_TASK INSTRUCTIONS:_
Pick out every line in the records below that contains the word "value" and copy each one. Matching is case-sensitive.

_RECORDS FOR THE EXERCISE:_
*** Begin section ***
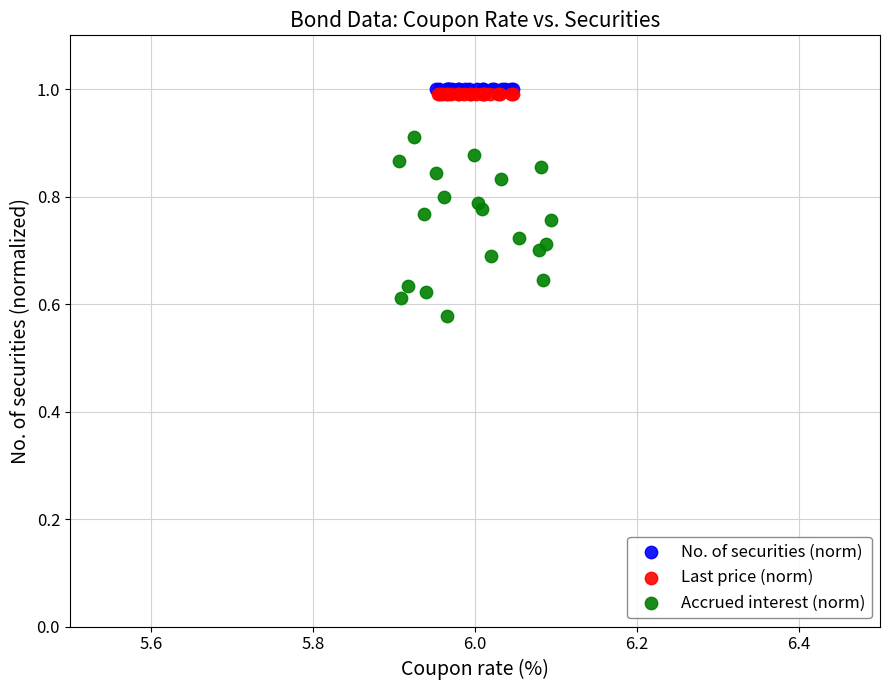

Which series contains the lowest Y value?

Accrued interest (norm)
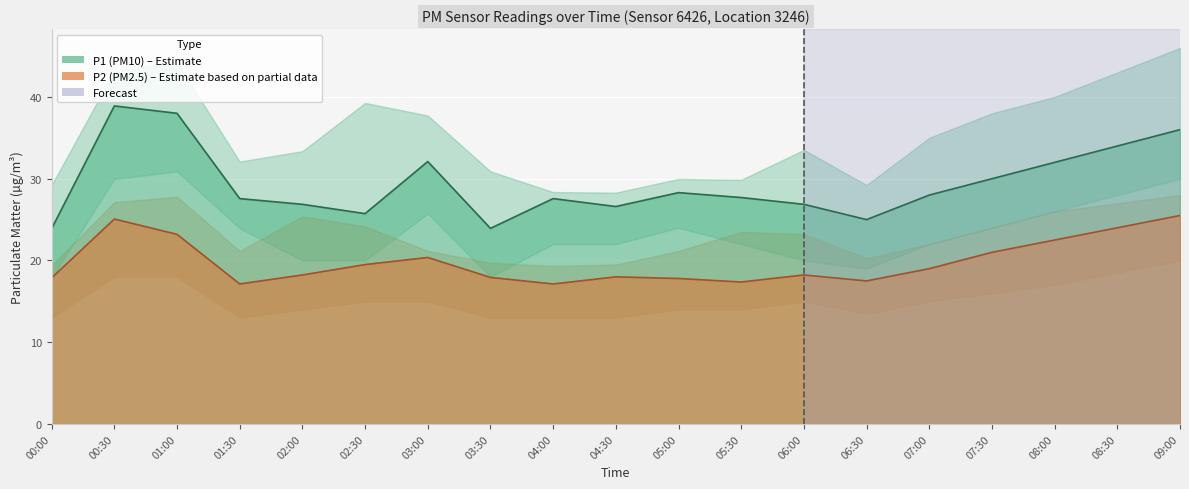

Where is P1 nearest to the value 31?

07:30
*** End section ***
*** Begin section ***
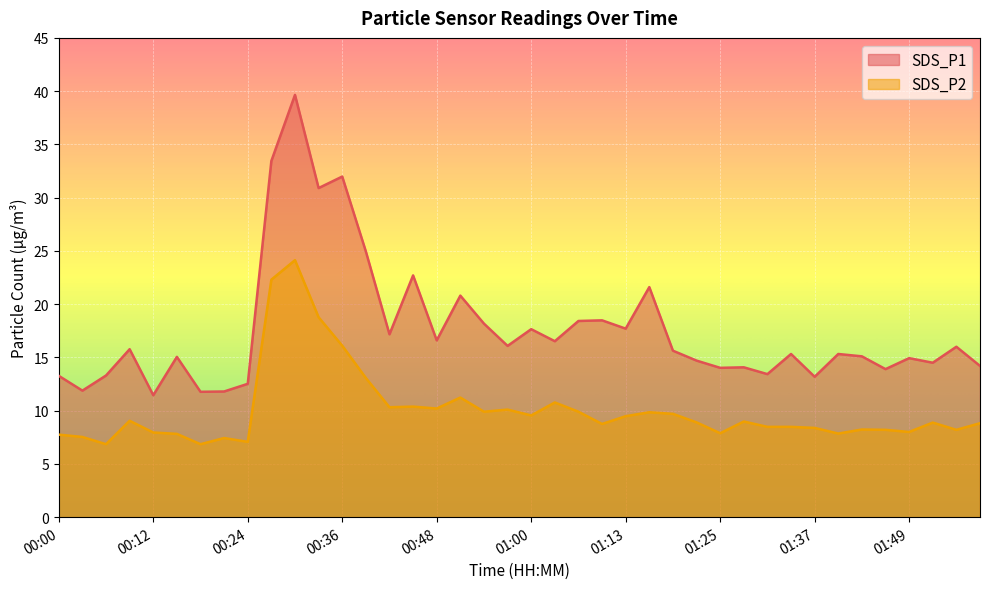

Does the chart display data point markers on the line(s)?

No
*** End section ***
_RESPONSE:_
Which series contains the lowest Y value?
Where is P1 nearest to the value 31?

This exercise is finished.